Childhood. It conjures up images of happy children twirling in the sun, contented children entranced by finger-painting, laughing children pretending to be kings and queens assisted only by their imaginations and a crown constructed from paper and glitter.
Then there’s my kid, looking at me like I have no right to reasonably function in the adult world when I suggest he might like to play dress-up, too.
“Why?” he asks, heading to a quiet corner by himself. “Why would I do that?”
Play is a critical component in optimal development for children. It is so important that it’s protected as a childhood right by the United Nations. Yet, for some children, play may not come naturally. For these children, the best option for developing their concept of play is to meet them where they’re at with acceptance, some excellent resources, and a bit of extra knowledge. You may even find your own ability to play expanding as you support your child along the way.
Let’s Play! But quietly. According to the plan.
Playing is often thought to encompass only open-ended activities. Point a child at some creative materials and let them go!
But not all children respond to unstructured activities and would rather pit their creative abilities against participating in this kind of play. Particularly logical and literal children often dislike free-form activities, preferring instead to play according to a plan or with a specific goal in mind.
To cater to this type of play, parents may need to adjust their environment and expectations. Providing quiet spaces with low lighting may help prevent children from feeling overwhelmed, as can giving specific instructions. They may prefer to play at desks rather than on the floor, feeling more comfortable in an organized environment where they can see the toys and materials available to them.
By changing your expectation of noisy, messy play to quiet, refined play within an organized environment, you can teach your child how they function best and what they need to play happily.
Maybe they are creative?
Creativity is thought to be a core component of play, but the definition of creativity itself is not limited to one concept. Reframing children’s perceptions of themselves from ‘not creative’ to ‘creative’ may help them accept activities they previously might have shunned.
Creativity can be found through the use of an object in an original manner, or maybe through a focus on aesthetics and elegance. From this, we can see that a child who insists on using the ‘right’ shade of blue for the sky can be just as creative as a child who gleefully splashes rainbows around. It would be unfair to discredit a child who is focused on aesthetics rather than originality; understanding that this is a form of creativity can go a long way towards helping a child see themselves as a creative being.

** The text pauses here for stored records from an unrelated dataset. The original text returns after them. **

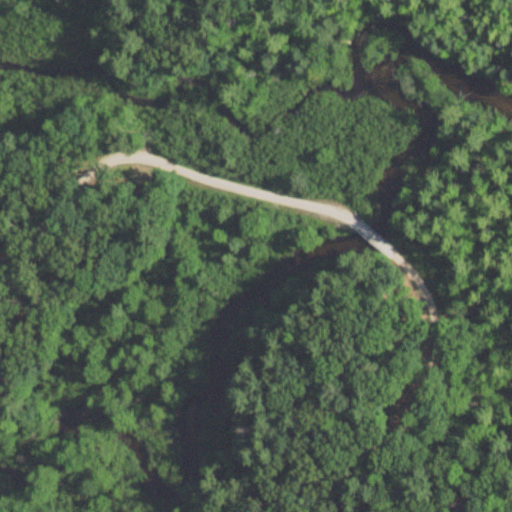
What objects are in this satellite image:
road: (158, 164)
road: (370, 234)
road: (425, 383)
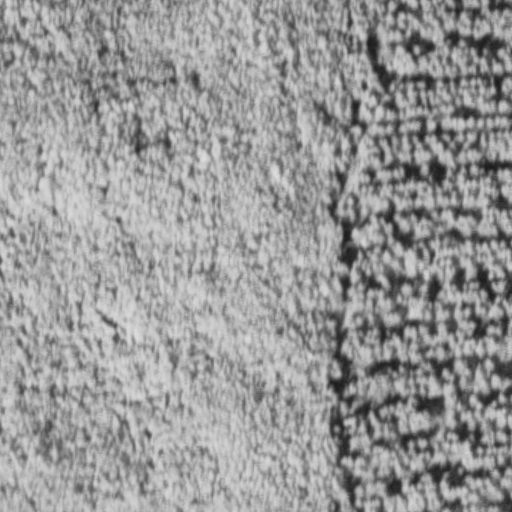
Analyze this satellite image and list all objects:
road: (503, 3)
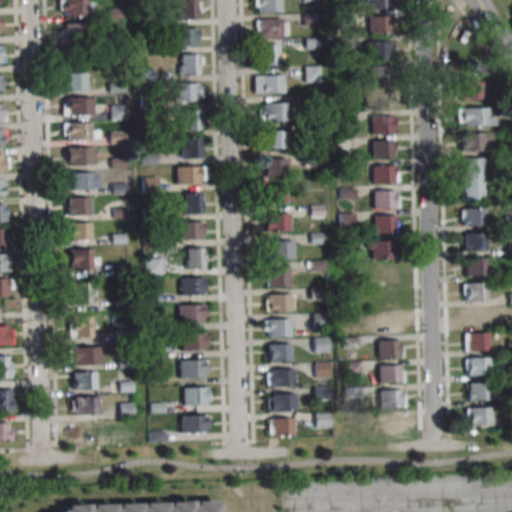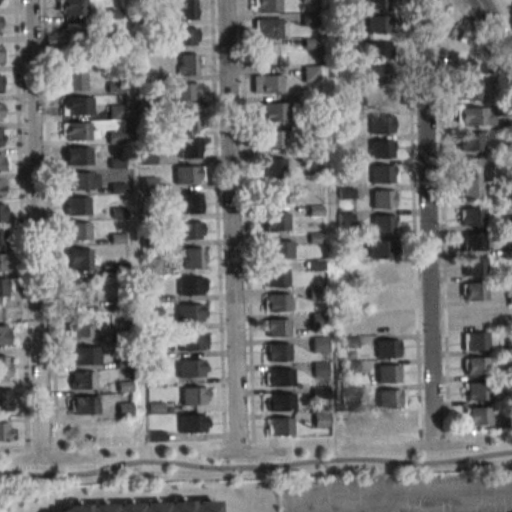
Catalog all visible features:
building: (375, 4)
building: (376, 4)
building: (265, 6)
building: (74, 7)
building: (187, 9)
building: (376, 24)
building: (377, 24)
building: (270, 27)
road: (493, 30)
building: (73, 32)
building: (184, 36)
building: (457, 38)
road: (483, 46)
building: (377, 49)
building: (374, 50)
building: (1, 54)
building: (268, 54)
building: (189, 64)
building: (310, 73)
building: (377, 74)
building: (378, 74)
building: (73, 81)
building: (0, 83)
building: (267, 83)
building: (469, 90)
building: (186, 91)
building: (468, 91)
building: (379, 98)
building: (378, 99)
building: (76, 106)
building: (116, 111)
building: (274, 111)
building: (1, 112)
building: (474, 116)
building: (472, 117)
building: (189, 119)
building: (379, 124)
building: (381, 124)
building: (78, 131)
building: (115, 136)
building: (2, 137)
building: (274, 139)
building: (473, 140)
building: (470, 141)
building: (190, 147)
building: (379, 149)
building: (381, 149)
building: (77, 155)
building: (2, 162)
building: (273, 166)
building: (382, 173)
building: (188, 174)
building: (380, 174)
building: (471, 179)
building: (82, 180)
building: (275, 194)
building: (384, 198)
building: (381, 199)
building: (1, 200)
building: (193, 202)
building: (76, 205)
building: (471, 216)
road: (443, 217)
building: (472, 217)
building: (275, 221)
road: (426, 222)
building: (383, 223)
building: (382, 224)
road: (230, 226)
road: (33, 230)
building: (188, 230)
building: (78, 231)
building: (473, 241)
building: (473, 242)
building: (380, 247)
building: (1, 249)
building: (281, 249)
building: (379, 249)
building: (193, 258)
building: (78, 259)
building: (151, 266)
building: (474, 266)
building: (473, 267)
building: (383, 274)
building: (384, 274)
building: (275, 277)
building: (191, 286)
building: (1, 288)
building: (474, 291)
building: (474, 292)
building: (79, 293)
building: (276, 302)
building: (189, 313)
building: (475, 316)
building: (474, 317)
building: (382, 323)
building: (79, 325)
building: (275, 327)
building: (5, 335)
building: (192, 340)
building: (475, 341)
building: (476, 341)
building: (318, 345)
building: (386, 348)
building: (387, 348)
building: (277, 351)
building: (82, 355)
building: (4, 366)
building: (476, 366)
building: (477, 366)
building: (191, 368)
building: (350, 369)
building: (387, 373)
building: (388, 373)
building: (278, 377)
building: (82, 380)
building: (477, 390)
building: (477, 391)
building: (193, 395)
building: (387, 398)
building: (390, 398)
building: (5, 399)
building: (280, 402)
building: (84, 405)
building: (478, 415)
building: (477, 416)
building: (321, 420)
building: (192, 423)
building: (389, 423)
building: (389, 423)
building: (278, 426)
building: (82, 430)
building: (6, 431)
road: (255, 465)
building: (145, 506)
building: (139, 507)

Comment on your child’s ability to set up the farm animals ‘perfectly’ as a positive attribute. By drawing a child’s attention to her attention to detail and ability to focus, she might begin to value her own work and seek out additional creative opportunities. If you have a child who has to get things perfect, then find the time, space, and materials for that perfection to happen.
Follow, rather than lead
Children may play best without adult intervention. Co-opting play could make them less likely to play with you or in front of you. If this means you have to take a back seat when the figurines come out, do it. Children may also pick up on the fact that you don’t like the same things they like, or that you don’t approve of their choice of toy (the first toy my son took to bed was an egg whisk).
Research has shown that the fastest way to stop a child playing is to take over, and the second fastest is insincere praise – or, in fact, any praise at all! Linear children who may be more logical and literal than their peers may also be more sensitive to criticism, and strangely, praise can sometimes feel like criticism. If your child feels that the purpose of creativity is to make you happy rather than enjoy themselves, then they’re not likely to stay motivated.

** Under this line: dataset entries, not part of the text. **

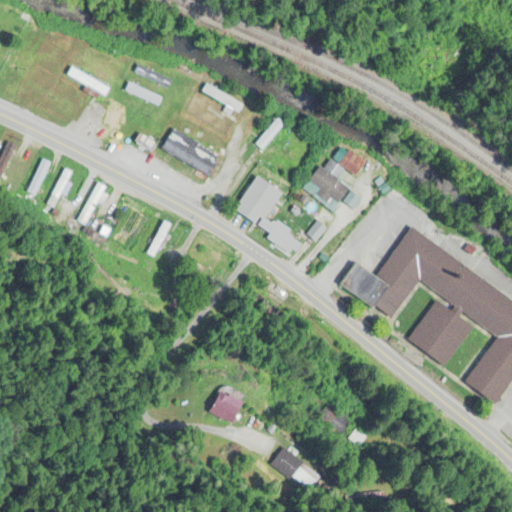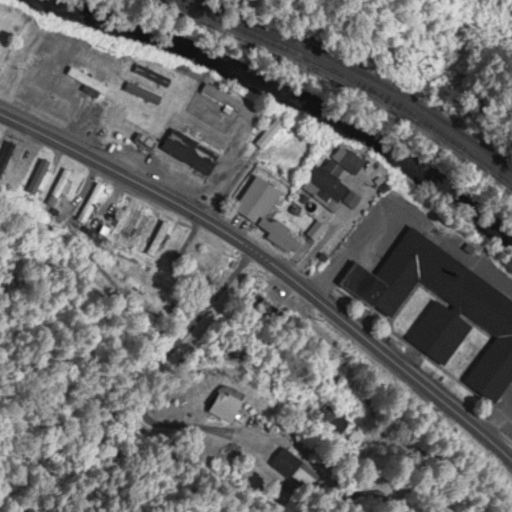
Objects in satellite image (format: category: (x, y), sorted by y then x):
building: (46, 33)
building: (106, 54)
building: (107, 56)
building: (433, 64)
building: (151, 72)
building: (151, 76)
railway: (362, 77)
building: (88, 79)
building: (87, 82)
building: (143, 93)
building: (142, 95)
building: (224, 98)
building: (221, 99)
river: (287, 100)
building: (61, 106)
building: (59, 107)
building: (115, 116)
building: (265, 130)
building: (190, 153)
building: (6, 156)
building: (16, 174)
building: (37, 178)
building: (37, 178)
building: (334, 178)
building: (58, 187)
building: (59, 188)
building: (91, 201)
building: (91, 204)
road: (59, 212)
road: (404, 213)
building: (155, 238)
building: (155, 239)
road: (270, 264)
building: (443, 303)
building: (261, 308)
building: (445, 312)
building: (440, 334)
road: (150, 377)
building: (227, 406)
building: (227, 408)
road: (508, 413)
building: (332, 421)
building: (286, 462)
building: (294, 470)
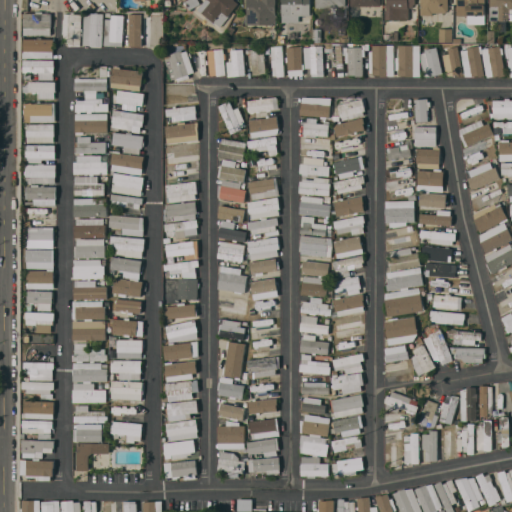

Keep your point of view of their creative endeavors out of it, and focus instead on the aspects that your child loved. Ask questions about which part of the project he enjoyed the most, which was the hardest, which part he is the most proud of. Noticing things about your child’s creativity is great. Adding a value judgement or taking over is likely to backfire.
Get the good stuff
Obtaining the right type of materials for creative work is imperative. Children engage much less in creative play when the toys they’re playing with are from the latest movie or TV series. Toys that are not branded increase a child’s creative potential. Unbranded toys, such as those from Safari Ltd, allow children to imprint their own thoughts and feelings onto a character instead of following the storylines they’ve seen before.
Toys can also function as literacy props for children. Adults can scaffold a child’s play by introducing a new character or scenario and then see how their children adapt to this new development (taking care not to take over!).
This emphasis on generic materials also relates to craft. Huge amounts of glitter are much less useful than vibrant pencils and sheets of paper. Investing in appropriate resources to expand on your child’s journey in play is crucial to maintaining their interest and providing opportunities for creativity.
The benefits of play are immense. Play allows children to explore their inner worlds and develop skills and talents. By following your not-so-typical children’s interests and providing them with the appropriate resources and environment, you can help them develop their creativity – without insulting their sensibilities with the dress-up box.